DJB did something similar in qmail, I don't recall the details but you can look at the source code as easily as I can, and it eliminated security problems.

When I'm working in Java, I find that most of my string parsing uses the split() function. This is a pain in C, because even if you had a split() function you'd need to deal with memory allocations. Most of these are solved with a memory pool. In my own library, I also added runtime, grammar-based parsing functionality.
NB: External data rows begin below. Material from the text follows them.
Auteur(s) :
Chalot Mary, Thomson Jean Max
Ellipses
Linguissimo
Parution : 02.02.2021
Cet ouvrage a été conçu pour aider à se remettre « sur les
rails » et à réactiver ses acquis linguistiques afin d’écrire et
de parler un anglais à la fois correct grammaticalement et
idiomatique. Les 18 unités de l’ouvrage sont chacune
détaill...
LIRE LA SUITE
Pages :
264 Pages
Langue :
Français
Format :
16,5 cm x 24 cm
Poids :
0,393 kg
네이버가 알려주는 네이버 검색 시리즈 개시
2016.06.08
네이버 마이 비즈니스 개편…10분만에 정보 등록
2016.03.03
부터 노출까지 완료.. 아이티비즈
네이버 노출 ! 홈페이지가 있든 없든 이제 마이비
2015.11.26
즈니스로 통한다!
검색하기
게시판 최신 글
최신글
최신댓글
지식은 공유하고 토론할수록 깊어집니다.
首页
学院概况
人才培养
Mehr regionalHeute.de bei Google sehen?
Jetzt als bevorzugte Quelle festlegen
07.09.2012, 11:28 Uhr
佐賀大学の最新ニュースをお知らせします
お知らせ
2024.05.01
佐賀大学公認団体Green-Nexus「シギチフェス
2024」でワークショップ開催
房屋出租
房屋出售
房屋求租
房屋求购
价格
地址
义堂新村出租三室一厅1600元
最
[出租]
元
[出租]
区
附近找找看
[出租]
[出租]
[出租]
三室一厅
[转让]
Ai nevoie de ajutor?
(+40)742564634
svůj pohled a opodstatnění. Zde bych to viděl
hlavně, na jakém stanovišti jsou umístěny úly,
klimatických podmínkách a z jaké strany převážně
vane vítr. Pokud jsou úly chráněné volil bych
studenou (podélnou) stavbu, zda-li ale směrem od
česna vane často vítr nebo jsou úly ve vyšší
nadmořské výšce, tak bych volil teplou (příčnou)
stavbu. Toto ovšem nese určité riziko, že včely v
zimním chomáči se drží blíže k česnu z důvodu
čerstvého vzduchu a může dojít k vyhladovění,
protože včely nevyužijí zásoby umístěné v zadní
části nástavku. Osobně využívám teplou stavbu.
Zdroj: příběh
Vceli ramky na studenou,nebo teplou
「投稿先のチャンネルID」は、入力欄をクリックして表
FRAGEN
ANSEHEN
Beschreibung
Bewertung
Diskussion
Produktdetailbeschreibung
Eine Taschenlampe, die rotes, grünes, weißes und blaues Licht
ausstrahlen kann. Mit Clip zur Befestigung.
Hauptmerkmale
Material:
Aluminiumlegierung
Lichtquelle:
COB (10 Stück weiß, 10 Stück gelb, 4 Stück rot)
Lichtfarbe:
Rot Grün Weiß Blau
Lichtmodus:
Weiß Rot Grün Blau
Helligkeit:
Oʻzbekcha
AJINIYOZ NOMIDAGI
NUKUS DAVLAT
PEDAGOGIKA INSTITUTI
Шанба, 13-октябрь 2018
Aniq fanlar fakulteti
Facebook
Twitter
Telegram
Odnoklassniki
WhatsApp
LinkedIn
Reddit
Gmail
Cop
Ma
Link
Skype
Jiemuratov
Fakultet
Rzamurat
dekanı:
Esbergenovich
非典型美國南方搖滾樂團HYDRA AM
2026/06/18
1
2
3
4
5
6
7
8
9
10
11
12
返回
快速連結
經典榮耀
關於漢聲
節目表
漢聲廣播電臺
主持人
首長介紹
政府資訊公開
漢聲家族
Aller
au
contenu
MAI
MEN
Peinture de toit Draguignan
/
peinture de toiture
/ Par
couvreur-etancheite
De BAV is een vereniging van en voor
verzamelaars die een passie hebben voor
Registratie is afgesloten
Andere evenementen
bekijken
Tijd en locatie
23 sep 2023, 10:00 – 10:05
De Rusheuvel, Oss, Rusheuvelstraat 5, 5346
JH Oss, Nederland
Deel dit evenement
So to parse a CSV line you might do something like this:

    char *g = " S   -> WORD | WORD , S;"
              "WORD -> [^,]";
    results = parsegram(g, inputString);

Grammar parsing + memory pools makes string parsing in C easier than in Java. The biggest difficulty with this kind of library is to do it right, you need to be something of a unicode expert, and that's tough.

WalterBright 3208 days ago

I used snprintf(), too, but it is only a minor improvement. Problematic in C is something as simple as concatenating strings:

    Mystring s,t;
    t = "hello";
    t = cat(s,s);
    t = cat(s,s,s);
    t = cat("hello",s);
    t = cat(s,"world");
    t = cat("hello","world");

Even such a simple use case is fraught with major problems:

1. who allocates needed memory?

2. who free's it?

3. can the compiler constant fold cat("hello","world") ? Does the result wind up allocating memory anyway?

4. what about the lack of function overloading to handle the permutations?

JdeBP 3208 days ago

Here's roughly what that would look like using Bernstein's C string library (which was not only used in qmail).

    #include "stralloc.h"
    ...
    static stralloc s, t;
    ...
    if (!stralloc_ready(&s, 0)) die_nomem();

    if (!stralloc_copys(&t, "hello")) die_nomem();

    if (!stralloc_copy(&t, &s)) die_nomem();
    if (!stralloc_cat(&t, &s)) die_nomem();

    if (!stralloc_copy(&t, &s)) die_nomem();
    if (!stralloc_cat(&t, &s)) die_nomem();
    if (!stralloc_cat(&t, &s)) die_nomem();

    if (!stralloc_copys(&t, "hello")) die_nomem();
    if (!stralloc_cat(&t, &s)) die_nomem();

    if (!stralloc_copy(&t, &s)) die_nomem();
    if (!stralloc_cats(&t, "hello")) die_nomem();

    if (!stralloc_copys(&t, "hello")) die_nomem();
    if (!stralloc_cats(&t, "world")) die_nomem();

clarry 3208 days ago

> Even such a simple use case is fraught with major problems: > > 1. who allocates needed memory? > > 2. who free's it?

That's also a major feature. It allows people to write systems that are resilient in the face of tight memory limitations. It's not cool when a language forces string operations to allocate & duplicate memory willy-nilly.

> 3. can the compiler constant fold cat("hello","world") ? Does the result wind up allocating memory anyway?

I fail to see how that's a major problem. Why are you concatenating string literals? How common is that?

> 4. what about the lack of function overloading to handle the permutations?

I consider lack of overloading to be a feature. Overloading is one of the things that are way too easily abused, and it makes code auditing harder than it needs to be. Please just type out the different function names so I can see exactly what is going to be called when I read the code. Or use the sprintf family of variadic functions.

ktRolster 3208 days ago

I assume you're referring to OpenBSD here, they didn't use snprintf(). They used asnprintf(), which solves the problem of who should allocate (but not who should free).